** Given information **
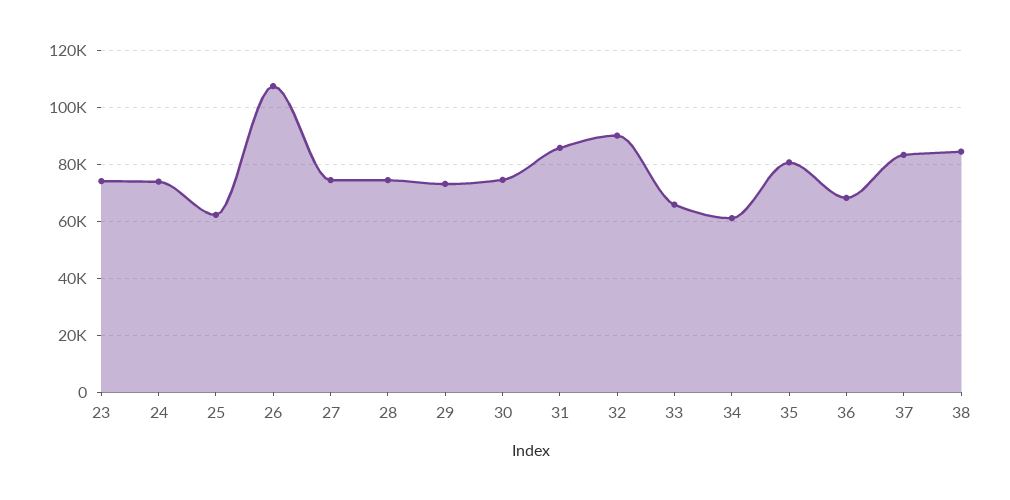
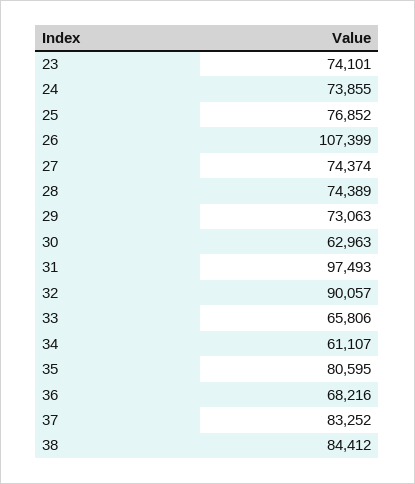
  {
    "23": 74101,
    "24": 73855,
-   "25": 62500,
+   "25": 76852,
    "26": 107399,
    "27": 74374,
    "28": 74389,
    "29": 73063,
-   "30": 75000,
+   "30": 62963,
-   "31": 85000,
+   "31": 97493,
    "32": 90057,
    "33": 65806,
    "34": 61107,
    "35": 80595,
    "36": 68216,
    "37": 83252,
    "38": 84412
  }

** Task goal **
The answer is a faithful copy of the records above, with the pictures removed.

** Response to this exercise **
  {
    "23": 74101,
    "24": 73855,
-   "25": 62500,
+   "25": 76852,
    "26": 107399,
    "27": 74374,
    "28": 74389,
    "29": 73063,
-   "30": 75000,
+   "30": 62963,
-   "31": 85000,
+   "31": 97493,
    "32": 90057,
    "33": 65806,
    "34": 61107,
    "35": 80595,
    "36": 68216,
    "37": 83252,
    "38": 84412
  }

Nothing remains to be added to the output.